- **Assigned task**: Repeat each entry exactly. Drop every image.

- **Material provided**:
^^^^^^^^^^^^^^^^

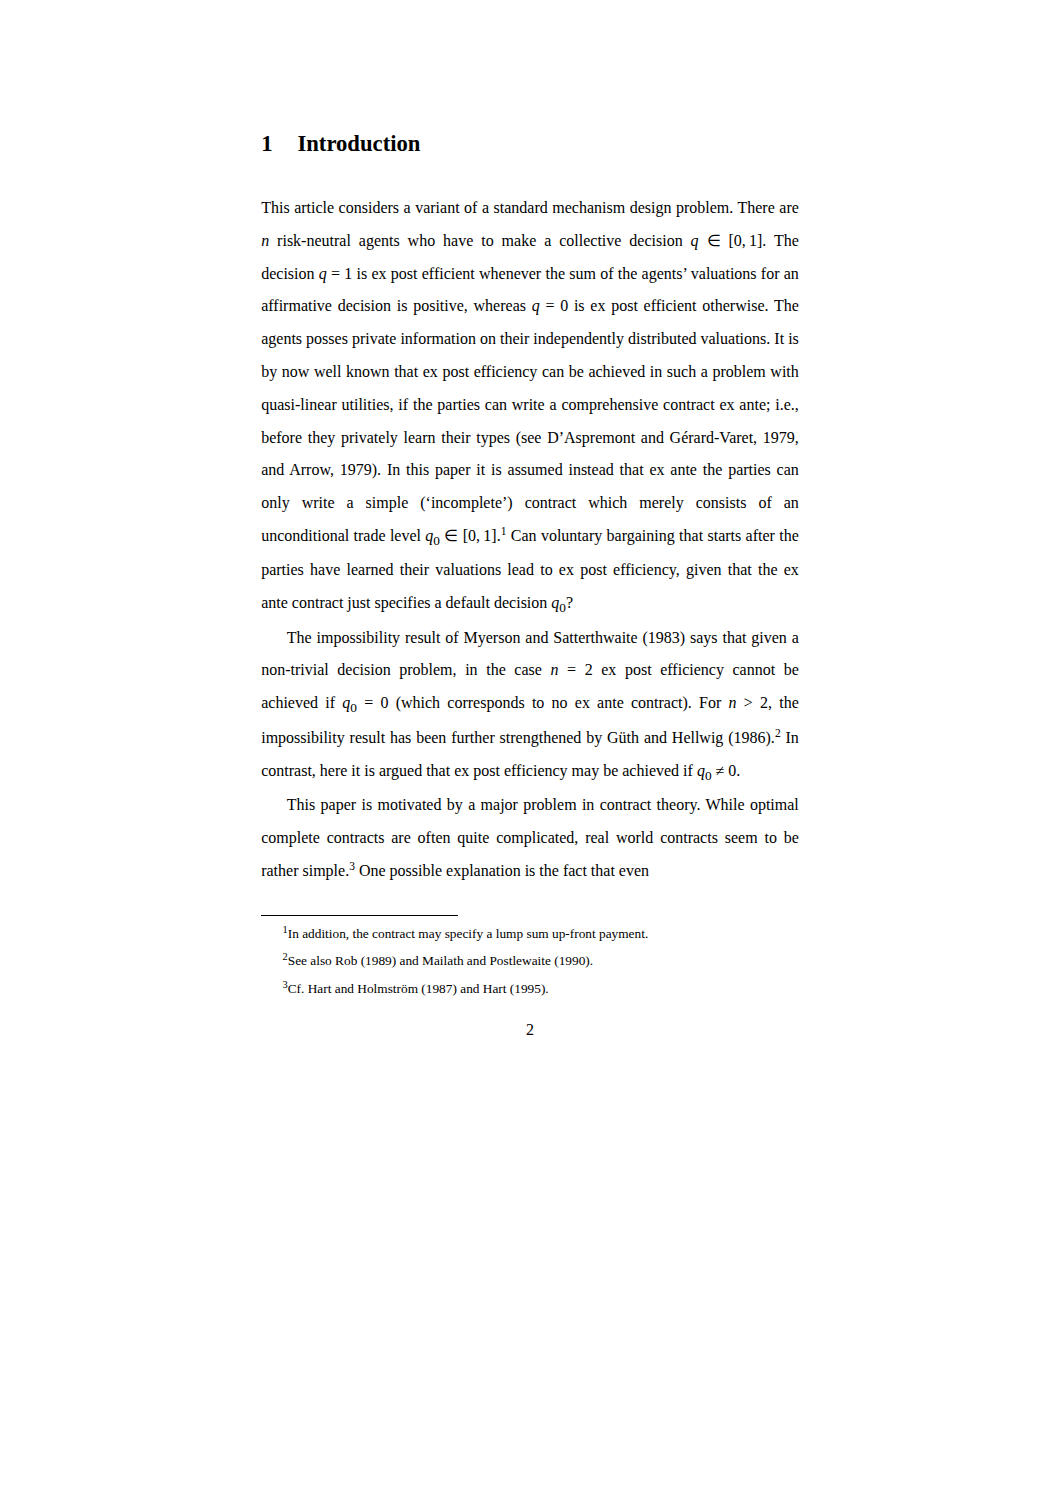1 Introduction
This article considers a variant of a standard mechanism design problem. There are n risk-neutral agents who have to make a collective decision q ∈ [0, 1]. The decision q = 1 is ex post efficient whenever the sum of the agents’ valuations for an affirmative decision is positive, whereas q = 0 is ex post efficient otherwise. The agents posses private information on their independently distributed valuations. It is by now well known that ex post efficiency can be achieved in such a problem with quasi-linear utilities, if the parties can write a comprehensive contract ex ante; i.e., before they privately learn their types (see D’Aspremont and Gérard-Varet, 1979, and Arrow, 1979). In this paper it is assumed instead that ex ante the parties can only write a simple (‘incomplete’) contract which merely consists of an unconditional trade level q0 ∈ [0, 1].1 Can voluntary bargaining that starts after the parties have learned their valuations lead to ex post efficiency, given that the ex ante contract just specifies a default decision q0?
The impossibility result of Myerson and Satterthwaite (1983) says that given a non-trivial decision problem, in the case n = 2 ex post efficiency cannot be achieved if q0 = 0 (which corresponds to no ex ante contract). For n > 2, the impossibility result has been further strengthened by Güth and Hellwig (1986).2 In contrast, here it is argued that ex post efficiency may be achieved if q0 ≠ 0.
This paper is motivated by a major problem in contract theory. While optimal complete contracts are often quite complicated, real world contracts seem to be rather simple.3 One possible explanation is the fact that even
1In addition, the contract may specify a lump sum up-front payment.
2See also Rob (1989) and Mailath and Postlewaite (1990).
3Cf. Hart and Holmström (1987) and Hart (1995).
2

^^^^^^^^^^^^^^^^

- **Task result**:
1 Introduction
This article considers a variant of a standard mechanism design problem. There are n risk-neutral agents who have to make a collective decision q ∈ [0, 1]. The decision q = 1 is ex post efficient whenever the sum of the agents’ valuations for an affirmative decision is positive, whereas q = 0 is ex post efficient otherwise. The agents posses private information on their independently distributed valuations. It is by now well known that ex post efficiency can be achieved in such a problem with quasi-linear utilities, if the parties can write a comprehensive contract ex ante; i.e., before they privately learn their types (see D’Aspremont and Gérard-Varet, 1979, and Arrow, 1979). In this paper it is assumed instead that ex ante the parties can only write a simple (‘incomplete’) contract which merely consists of an unconditional trade level q0 ∈ [0, 1].1 Can voluntary bargaining that starts after the parties have learned their valuations lead to ex post efficiency, given that the ex ante contract just specifies a default decision q0?
The impossibility result of Myerson and Satterthwaite (1983) says that given a non-trivial decision problem, in the case n = 2 ex post efficiency cannot be achieved if q0 = 0 (which corresponds to no ex ante contract). For n > 2, the impossibility result has been further strengthened by Güth and Hellwig (1986).2 In contrast, here it is argued that ex post efficiency may be achieved if q0 ≠ 0.
This paper is motivated by a major problem in contract theory. While optimal complete contracts are often quite complicated, real world contracts seem to be rather simple.3 One possible explanation is the fact that even
1In addition, the contract may specify a lump sum up-front payment.
2See also Rob (1989) and Mailath and Postlewaite (1990).
3Cf. Hart and Holmström (1987) and Hart (1995).
2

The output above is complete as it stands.